Canadian ice hockey player (born 1968)

Jeffrey Dwayne Daniels (born June 24, 1968) is a Canadian former professional ice hockey player and current assistant coach to the Carolina Hurricanes.

Prior to his current role, Daniels was an assistant coach for the Hurricanes from 2003–2008 and head coach and general manager of the Hurricanes’ American Hockey League affiliate teams from 2008–2015. He was also a member and subsequently manager of the Hurricanes pro scouting staff from 2015–2018.

Daniels played for two Stanley Cup-winning teams as a player for the Pittsburgh Penguins and has won two Cups as an assistant coach for the Hurricanes.

==Playing career==
As a youth, he played in the 1981 Quebec International Pee-Wee Hockey Tournament with a minor ice hockey team from Oshawa. He later played junior ice hockey with his hometown Oshawa Generals.

Daniels was selected by the Pittsburgh Penguins in the sixth round, 109th overall in the 1986 NHL entry draft. He played for two Stanley Cup-winning teams with the Pittsburgh Penguins in 1991 and 1992. Daniels' name was engraved on the Cup in 1992 even though he only played two regular season games and thus did not automatically qualify to be on the Stanley Cup. In his 15-year professional playing career as a forward, Daniels spent time with the Pittsburgh, Florida, Nashville and Carolina organizations. He played in 425 NHL regular-season and 41 NHL playoff games, including a third trip to the Stanley Cup Final in 2002 with the Hurricanes. Daniels retired as a player on November 17, 2003.

==Coaching career==
After briefly serving in a player development role after his retirement, in December 2003 Daniels was hired as an assistant coach on new Hurricanes head coach Peter Laviolette’s coaching staff following the firing of previous Hurricanes head coach Paul Maurice. Daniels spent the next three and a half seasons with the Hurricanes as an assistant coach, helping guide the Hurricanes to the 2006 Stanley Cup championship.

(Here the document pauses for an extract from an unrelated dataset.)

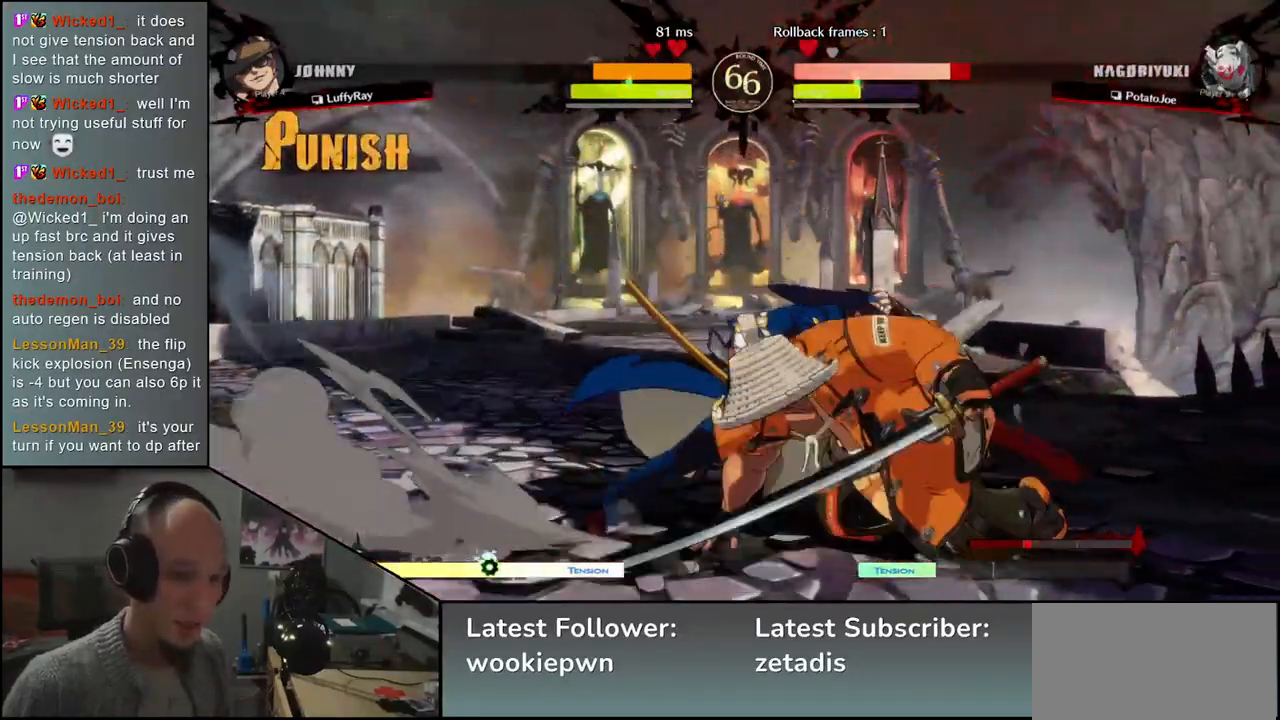
{"dt_ms": 500, "buttons": [], "left_stick": "down-right", "events": []}
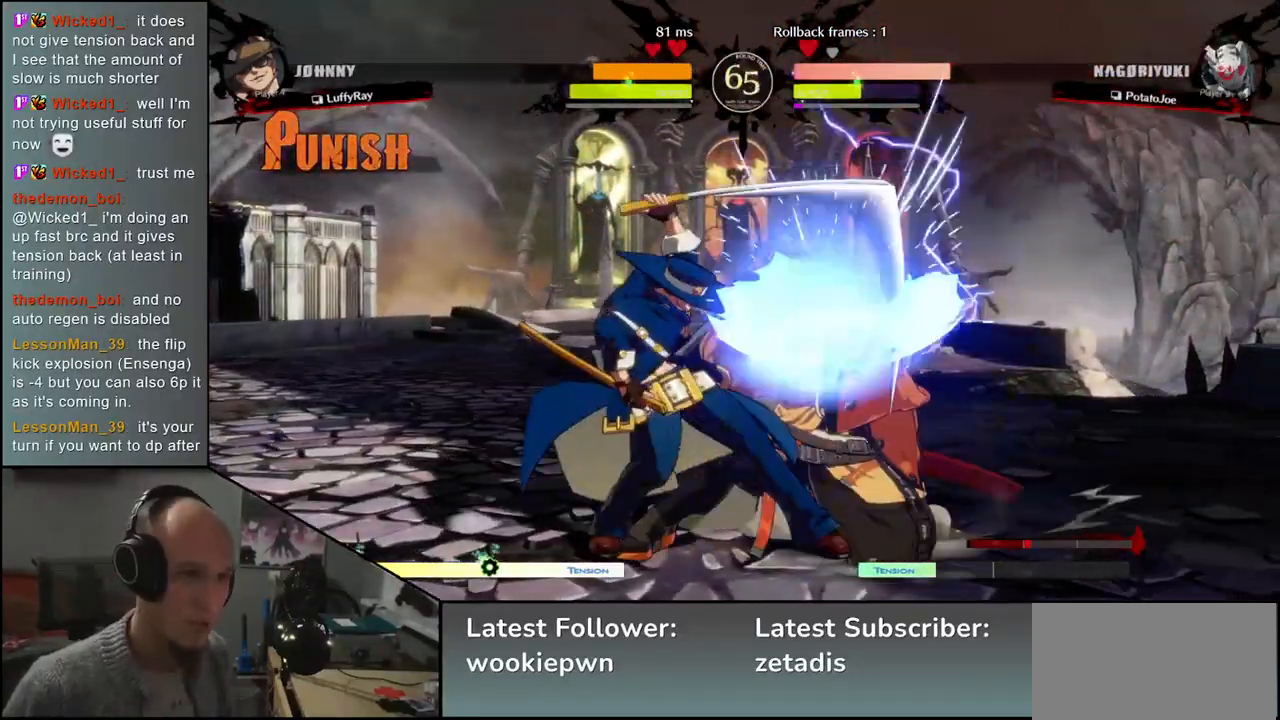
{"dt_ms": 500, "buttons": [], "left_stick": "down-right", "events": []}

On June 9, 2008, Daniels was named the head coach and general manager for the Albany River Rats. In 2010–11, after the River Rats franchise was relocated and renamed during the prior offseason, Daniels led the Charlotte Checkers to 44 wins and 94 points during the regular-season, the best totals for a Carolina affiliate since 2004–05. Daniels then guided the Checkers to the AHL Eastern Conference Final, at the time the deepest Calder Cup playoff run for Carolina’s AHL team since the 1996–97 Springfield Falcons. Daniels coached the Hurricanes' AHL affiliate through 2015, ending with a record of 268-225-51.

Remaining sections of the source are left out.